Why is olfactory neuroepithelium?


olfactory neuroepithelium, olfactory ensheathing cells, olfactory neurons, neurorestoration


Currently, most cellular therapeutic effects for nervous diseases cannot be proven in a multicenter, randomized, double-blind placebo-control clinical trials, except for a few kinds of cells such as olfactory ensheathing cells. These cells show significant improvements in functional recovery and quality of life for patients with chronic ischemic stroke. Also, olfactory neuron transplantation has promising neurorestorative effects on patients with vascular dementia. Human olfactory neuroepithelium can spontaneously and sustainably regenerate or produce new olfactory neurons and glial cell types for decades or a lifetime. The neurorestorative mechanisms of olfactory ensheathing cells are well known; however, little is known about the neurorestorative mechanisms of olfactory neurons.

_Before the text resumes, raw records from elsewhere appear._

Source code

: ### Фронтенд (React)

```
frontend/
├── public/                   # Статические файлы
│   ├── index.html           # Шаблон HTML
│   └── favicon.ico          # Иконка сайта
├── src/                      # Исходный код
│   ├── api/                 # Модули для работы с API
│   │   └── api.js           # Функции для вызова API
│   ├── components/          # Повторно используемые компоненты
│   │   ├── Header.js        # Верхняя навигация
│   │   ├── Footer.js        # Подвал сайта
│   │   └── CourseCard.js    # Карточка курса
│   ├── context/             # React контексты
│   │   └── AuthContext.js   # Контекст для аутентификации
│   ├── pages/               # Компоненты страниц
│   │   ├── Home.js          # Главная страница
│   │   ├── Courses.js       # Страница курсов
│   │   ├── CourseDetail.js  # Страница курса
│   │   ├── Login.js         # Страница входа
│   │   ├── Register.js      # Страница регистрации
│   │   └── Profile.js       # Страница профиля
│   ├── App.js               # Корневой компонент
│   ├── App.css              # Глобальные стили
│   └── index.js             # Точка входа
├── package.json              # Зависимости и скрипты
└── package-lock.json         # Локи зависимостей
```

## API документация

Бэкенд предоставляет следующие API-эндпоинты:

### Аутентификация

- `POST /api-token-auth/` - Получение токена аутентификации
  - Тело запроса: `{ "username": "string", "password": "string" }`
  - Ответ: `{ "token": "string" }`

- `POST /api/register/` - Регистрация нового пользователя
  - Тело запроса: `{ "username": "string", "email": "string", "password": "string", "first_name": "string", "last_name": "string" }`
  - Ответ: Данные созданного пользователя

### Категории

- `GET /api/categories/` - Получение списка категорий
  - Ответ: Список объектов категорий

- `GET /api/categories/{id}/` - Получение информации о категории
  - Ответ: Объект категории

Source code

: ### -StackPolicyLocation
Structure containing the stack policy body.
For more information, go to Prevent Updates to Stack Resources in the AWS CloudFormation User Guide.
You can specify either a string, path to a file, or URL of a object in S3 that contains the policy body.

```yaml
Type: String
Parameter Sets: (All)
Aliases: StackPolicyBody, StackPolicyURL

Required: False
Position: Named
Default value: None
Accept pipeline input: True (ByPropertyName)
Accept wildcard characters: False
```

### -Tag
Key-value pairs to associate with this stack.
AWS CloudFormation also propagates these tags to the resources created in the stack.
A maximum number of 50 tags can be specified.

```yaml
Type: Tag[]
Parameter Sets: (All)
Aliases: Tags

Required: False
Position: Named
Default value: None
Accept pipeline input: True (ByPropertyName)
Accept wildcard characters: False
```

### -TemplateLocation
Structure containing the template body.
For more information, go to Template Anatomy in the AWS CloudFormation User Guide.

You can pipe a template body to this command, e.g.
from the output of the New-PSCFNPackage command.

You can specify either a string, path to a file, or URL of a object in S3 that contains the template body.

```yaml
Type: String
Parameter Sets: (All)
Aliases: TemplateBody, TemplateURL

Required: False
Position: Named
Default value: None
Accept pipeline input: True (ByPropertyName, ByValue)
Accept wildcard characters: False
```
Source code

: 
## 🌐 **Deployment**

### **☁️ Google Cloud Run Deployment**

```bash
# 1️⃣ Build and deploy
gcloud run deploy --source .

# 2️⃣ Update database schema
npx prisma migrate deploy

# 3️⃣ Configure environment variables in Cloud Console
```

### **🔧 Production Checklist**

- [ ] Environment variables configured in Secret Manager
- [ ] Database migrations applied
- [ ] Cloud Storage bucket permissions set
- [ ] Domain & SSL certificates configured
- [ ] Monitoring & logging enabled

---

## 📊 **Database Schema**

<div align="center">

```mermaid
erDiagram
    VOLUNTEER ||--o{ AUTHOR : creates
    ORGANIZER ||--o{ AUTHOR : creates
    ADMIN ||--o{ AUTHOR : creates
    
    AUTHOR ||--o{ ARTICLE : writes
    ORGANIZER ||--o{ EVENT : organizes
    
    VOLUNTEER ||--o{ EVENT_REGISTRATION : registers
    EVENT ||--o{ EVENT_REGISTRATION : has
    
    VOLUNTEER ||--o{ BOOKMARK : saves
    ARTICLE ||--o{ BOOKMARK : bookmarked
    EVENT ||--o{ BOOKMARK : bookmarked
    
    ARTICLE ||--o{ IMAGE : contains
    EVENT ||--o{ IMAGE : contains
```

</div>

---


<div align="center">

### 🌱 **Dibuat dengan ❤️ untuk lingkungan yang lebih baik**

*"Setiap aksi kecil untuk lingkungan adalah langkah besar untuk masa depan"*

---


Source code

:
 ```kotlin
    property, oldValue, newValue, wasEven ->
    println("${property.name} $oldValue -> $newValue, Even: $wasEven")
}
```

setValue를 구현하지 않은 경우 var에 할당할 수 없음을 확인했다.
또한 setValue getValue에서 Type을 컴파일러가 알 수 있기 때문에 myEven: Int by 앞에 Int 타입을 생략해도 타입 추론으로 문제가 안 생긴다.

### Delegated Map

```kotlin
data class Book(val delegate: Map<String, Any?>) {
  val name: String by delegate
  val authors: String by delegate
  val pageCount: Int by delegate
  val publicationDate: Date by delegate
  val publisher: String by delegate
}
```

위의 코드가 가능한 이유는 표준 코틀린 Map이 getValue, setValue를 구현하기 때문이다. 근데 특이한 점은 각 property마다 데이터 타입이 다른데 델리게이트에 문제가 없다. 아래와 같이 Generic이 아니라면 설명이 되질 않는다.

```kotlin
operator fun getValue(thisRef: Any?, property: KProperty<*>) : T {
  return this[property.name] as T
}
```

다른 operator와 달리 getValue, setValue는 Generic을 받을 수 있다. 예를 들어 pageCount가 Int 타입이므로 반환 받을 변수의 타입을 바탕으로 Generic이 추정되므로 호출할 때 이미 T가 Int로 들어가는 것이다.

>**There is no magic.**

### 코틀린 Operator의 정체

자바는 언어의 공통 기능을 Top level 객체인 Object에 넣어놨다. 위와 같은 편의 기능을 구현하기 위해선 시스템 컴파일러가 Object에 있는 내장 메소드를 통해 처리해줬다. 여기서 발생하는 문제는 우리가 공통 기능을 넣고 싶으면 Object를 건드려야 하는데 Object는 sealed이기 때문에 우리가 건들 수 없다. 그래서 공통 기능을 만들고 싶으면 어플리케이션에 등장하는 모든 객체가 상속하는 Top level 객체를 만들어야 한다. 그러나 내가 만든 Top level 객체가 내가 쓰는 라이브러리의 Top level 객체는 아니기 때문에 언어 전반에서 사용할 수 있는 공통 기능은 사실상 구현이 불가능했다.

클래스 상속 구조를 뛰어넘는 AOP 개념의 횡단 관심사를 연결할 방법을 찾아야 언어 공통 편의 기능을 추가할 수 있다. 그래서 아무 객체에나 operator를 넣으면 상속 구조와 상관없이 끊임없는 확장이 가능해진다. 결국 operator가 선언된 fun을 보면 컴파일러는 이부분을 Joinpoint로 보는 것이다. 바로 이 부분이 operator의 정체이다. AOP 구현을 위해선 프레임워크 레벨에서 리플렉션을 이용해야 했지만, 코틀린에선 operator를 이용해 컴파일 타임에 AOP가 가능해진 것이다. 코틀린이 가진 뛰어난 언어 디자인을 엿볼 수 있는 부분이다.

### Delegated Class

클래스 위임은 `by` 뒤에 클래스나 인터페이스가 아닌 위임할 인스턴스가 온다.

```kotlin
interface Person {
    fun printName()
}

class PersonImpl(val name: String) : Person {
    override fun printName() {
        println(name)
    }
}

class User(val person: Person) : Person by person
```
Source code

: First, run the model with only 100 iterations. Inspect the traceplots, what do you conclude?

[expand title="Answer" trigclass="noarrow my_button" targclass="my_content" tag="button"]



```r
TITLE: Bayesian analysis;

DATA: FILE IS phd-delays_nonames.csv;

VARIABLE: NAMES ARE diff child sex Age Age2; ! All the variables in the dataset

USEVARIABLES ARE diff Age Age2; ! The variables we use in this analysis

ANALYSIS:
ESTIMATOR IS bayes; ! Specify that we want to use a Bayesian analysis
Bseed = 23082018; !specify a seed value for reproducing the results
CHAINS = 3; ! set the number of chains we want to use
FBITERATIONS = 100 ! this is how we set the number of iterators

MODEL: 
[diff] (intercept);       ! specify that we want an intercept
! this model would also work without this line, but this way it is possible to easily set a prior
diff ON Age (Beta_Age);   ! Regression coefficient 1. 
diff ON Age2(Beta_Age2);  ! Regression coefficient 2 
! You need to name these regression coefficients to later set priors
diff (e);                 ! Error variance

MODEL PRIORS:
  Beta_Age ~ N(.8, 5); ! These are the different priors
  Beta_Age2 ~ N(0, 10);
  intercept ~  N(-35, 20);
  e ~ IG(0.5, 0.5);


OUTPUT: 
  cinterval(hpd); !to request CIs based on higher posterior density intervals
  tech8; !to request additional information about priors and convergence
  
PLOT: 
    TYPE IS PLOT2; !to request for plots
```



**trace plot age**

Therefore, I hypothesize that the neurorestorative mechanisms of olfactory neurons after transplantation: (1) can well migrate where they are needed and become local functional neurons, as they need to compensate or replace; (2) must be regulated by some special molecular factors to elongate their axons, modulate or direct synapses to correctly recognize and connect the target cells, and integrate functions. Based on olfactory neuroepithelium cells displaying the special characterization, neurorestorative mechanisms, clinical therapeutic achievements, and hypotheses of effective mechanisms, they (olfactory ensheathing cells and olfactory neurons) may be the most efficient instruments of neurorestoration.